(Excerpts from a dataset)

+===+

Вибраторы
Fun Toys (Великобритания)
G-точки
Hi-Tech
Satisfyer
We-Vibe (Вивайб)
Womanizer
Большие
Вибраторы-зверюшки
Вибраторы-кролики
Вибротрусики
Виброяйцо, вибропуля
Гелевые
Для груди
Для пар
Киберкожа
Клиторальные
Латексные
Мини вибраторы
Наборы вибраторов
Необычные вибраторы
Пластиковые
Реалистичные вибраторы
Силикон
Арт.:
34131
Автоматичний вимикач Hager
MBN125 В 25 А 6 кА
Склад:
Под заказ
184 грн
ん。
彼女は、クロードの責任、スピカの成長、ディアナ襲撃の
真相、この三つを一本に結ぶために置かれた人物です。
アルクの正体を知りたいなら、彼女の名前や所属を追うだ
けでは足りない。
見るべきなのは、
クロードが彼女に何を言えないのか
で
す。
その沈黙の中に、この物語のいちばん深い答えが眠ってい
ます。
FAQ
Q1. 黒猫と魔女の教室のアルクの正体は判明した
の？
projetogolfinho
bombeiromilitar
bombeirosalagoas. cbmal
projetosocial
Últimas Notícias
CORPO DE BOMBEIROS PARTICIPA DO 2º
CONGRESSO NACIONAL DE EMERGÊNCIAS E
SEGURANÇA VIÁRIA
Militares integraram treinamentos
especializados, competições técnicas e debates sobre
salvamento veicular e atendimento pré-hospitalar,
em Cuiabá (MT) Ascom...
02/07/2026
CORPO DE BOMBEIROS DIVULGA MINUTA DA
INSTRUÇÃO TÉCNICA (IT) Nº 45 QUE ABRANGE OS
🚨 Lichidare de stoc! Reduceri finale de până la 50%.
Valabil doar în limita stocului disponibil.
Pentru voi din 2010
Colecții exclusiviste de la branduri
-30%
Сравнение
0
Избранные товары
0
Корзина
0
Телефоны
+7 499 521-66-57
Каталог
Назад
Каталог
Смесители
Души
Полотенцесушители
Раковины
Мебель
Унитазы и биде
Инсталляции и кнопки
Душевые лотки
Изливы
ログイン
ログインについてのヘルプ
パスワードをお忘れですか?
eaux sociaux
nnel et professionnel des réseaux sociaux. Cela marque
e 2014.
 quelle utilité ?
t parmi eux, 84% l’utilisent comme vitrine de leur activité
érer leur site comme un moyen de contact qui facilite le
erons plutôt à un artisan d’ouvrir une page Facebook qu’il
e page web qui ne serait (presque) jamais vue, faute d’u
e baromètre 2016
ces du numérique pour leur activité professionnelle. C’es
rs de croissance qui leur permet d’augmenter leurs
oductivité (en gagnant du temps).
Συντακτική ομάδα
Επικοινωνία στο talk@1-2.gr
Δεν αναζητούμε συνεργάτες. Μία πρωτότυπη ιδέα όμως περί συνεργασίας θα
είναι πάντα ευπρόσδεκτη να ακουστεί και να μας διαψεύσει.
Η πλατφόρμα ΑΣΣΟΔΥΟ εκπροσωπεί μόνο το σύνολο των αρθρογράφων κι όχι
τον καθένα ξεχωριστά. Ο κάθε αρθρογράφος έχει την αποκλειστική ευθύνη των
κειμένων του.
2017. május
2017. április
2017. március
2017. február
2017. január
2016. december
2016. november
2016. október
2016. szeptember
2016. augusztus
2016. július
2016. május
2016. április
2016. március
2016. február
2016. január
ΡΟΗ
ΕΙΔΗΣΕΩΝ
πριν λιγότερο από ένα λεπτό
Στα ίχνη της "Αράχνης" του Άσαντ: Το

+===+

- [PROBLEM DESCRIPTION]: Set aside each line above that includes the string "CORPO" and report it.

- [REPLY TO THE TASK]:
CORPO DE BOMBEIROS PARTICIPA DO 2º
CORPO DE BOMBEIROS DIVULGA MINUTA DA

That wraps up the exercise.